D’une nouvelle approche du journaliste instituée par l’affaire du vote de Mme Sarkozy et de la génèse de cette innovante méthode.
Ce qui est bien avec la grande presse française, c’est sa réactivité. Dimanche 6 mai, Nicolas Sarkozy va voter à Neuilly-sur-Seine. Contrairement au premier tour, quinze jours auparavant, il est seul. Où est donc Cécilia ? Comme chacun sait, elle n’est apparue qu’en fin de soirée à la Concorde, laissant son mari se promener dans Paris avec les deux filles qu’elle a eues avec l’ancien animateur de télévision, Jacques Martin. La question qui vient immédiatement après la première est simple : Cécilia a-t-elle voté ?
Aucun quotidien n’a osé se pencher sur cette affaire. Le Journal du Dimanche s’y est risqué. Et le résultat a dépassé toutes ses espérances puisqu’il est avéré, liste d’émargement à l’appui, que Cécilia n’a pas voté. Nous ne connaîtrons pas ses motivations profondes puisque la dame a refusé de répondre au JDD.
Et là, chose extraordinaire, le directeur de la rédaction de l’hebdomadaire appartenant à Lagardère, Jacques Espérandieu, a innové en matière journalistique : puisque Cécilia refuse de répondre, on ne passe pas le sujet. Une approche nouvelle qui devrait faire émules. Ainsi, imaginons que les chiffres de la délinquance soient mauvais (ce qui est impossible car le nouveau président va régler le problème rapidement) ? On interroge le ministre de l’Intérieur ? Il refuse d’en parler. Pas de papier. Cela ouvre des perspectives éblouissantes pour des médias français qui jouissent déjà d’un prestige gigantesque chez leurs pairs occidentaux.
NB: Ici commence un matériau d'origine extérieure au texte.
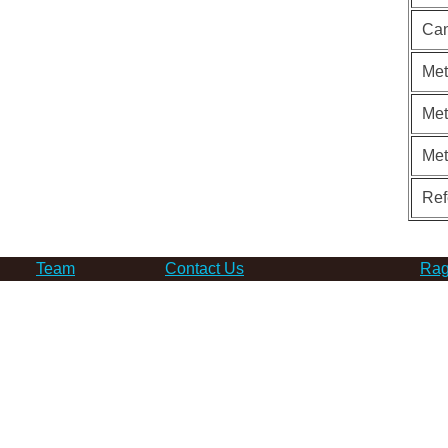
Can
Met
Met
Me
Ref
Team
Contact Us
Rag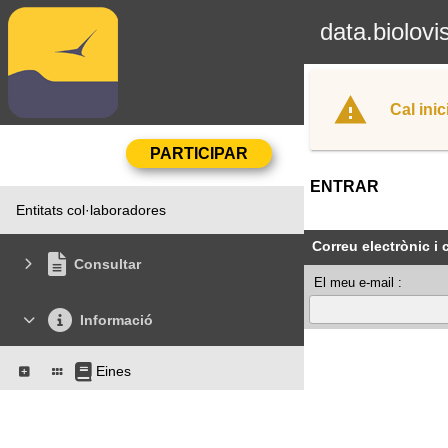
data.biolovi
Cal inic
ENTRAR
Entitats col·laboradores
Correu electrònic i
Consultar
El meu e-mail :
Informació
Eines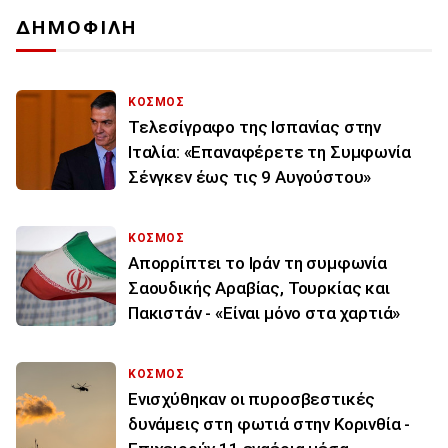
ΔΗΜΟΦΙΛΗ
ΚΟΣΜΟΣ
Τελεσίγραφο της Ισπανίας στην
Ιταλία: «Επαναφέρετε τη Συμφωνία
Σένγκεν έως τις 9 Αυγούστου»
ΚΟΣΜΟΣ
Απορρίπτει το Ιράν τη συμφωνία
Σαουδικής Αραβίας, Τουρκίας και
Πακιστάν - «Είναι μόνο στα χαρτιά»
ΚΟΣΜΟΣ
Ενισχύθηκαν οι πυροσβεστικές
δυνάμεις στη φωτιά στην Κορινθία -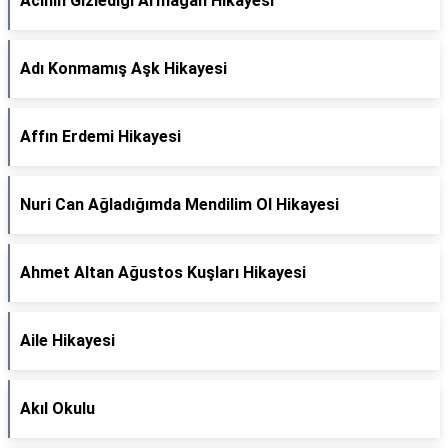
Acının Gizlediği Armağan Hikayesi
Adı Konmamış Aşk Hikayesi
Affın Erdemi Hikayesi
Nuri Can Ağladığımda Mendilim Ol Hikayesi
Ahmet Altan Ağustos Kuşları Hikayesi
Aile Hikayesi
Akıl Okulu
Foin de plaisanteries. Pour bien comprendre la réaction d’ « Espé », comme on l’appelle au JDD, il faut remonter à presque deux ans en arrière. En août 2005, Paris-Match, autre magazine de Lagardère, publie les photos de Cécilia avec son amant Richard Attias. Fureur de Sarko qui engueule Arnaud Lagardère, patron du groupe, qui organise le limogeage du directeur de l’hebdo, Alain Genestar. « Espé » a donc en tête ce précédent et il sait aussi que le nouveau patron des rédactions de Lagardère, Christian de Villeneuve, qui l’avait déjà viré du Parisien à l’époque où ils y bossaient tous les deux et qui a pris ses nouvelles fonctions en janvier, réclame sa tête depuis un moment. Il a failli prendre la porte dès février. Mais il résiste, s’abritant derrière la rédaction. Une position difficile à tenir à long terme. Est-ce bien le moment de faire de la peine au nouveau président de tous les Français ?
Nous ne saurons donc pas pourquoi Cécilia n’a pas voté. A-t-elle suivi la consigne de Le Pen en faveur de l’abstention ? Nous ne saurons pas non plus qu’il y aurait eu de violents échanges verbaux entre le premier homme de France et la première dame au soir même du second tour ? Nous ne saurons pas non plus que Sarko aurait accepté d’aller sur le yacht de Vincent Bolloré (au risque de faire de la peine à son autre ami Martin Bouygues) sur les conseils de Cécilia. Le bon peuple n’a pas besoin de savoir tout ça. L’essentiel est qu’il sache que le nouveau timonier de l’Elysée aime tout le monde.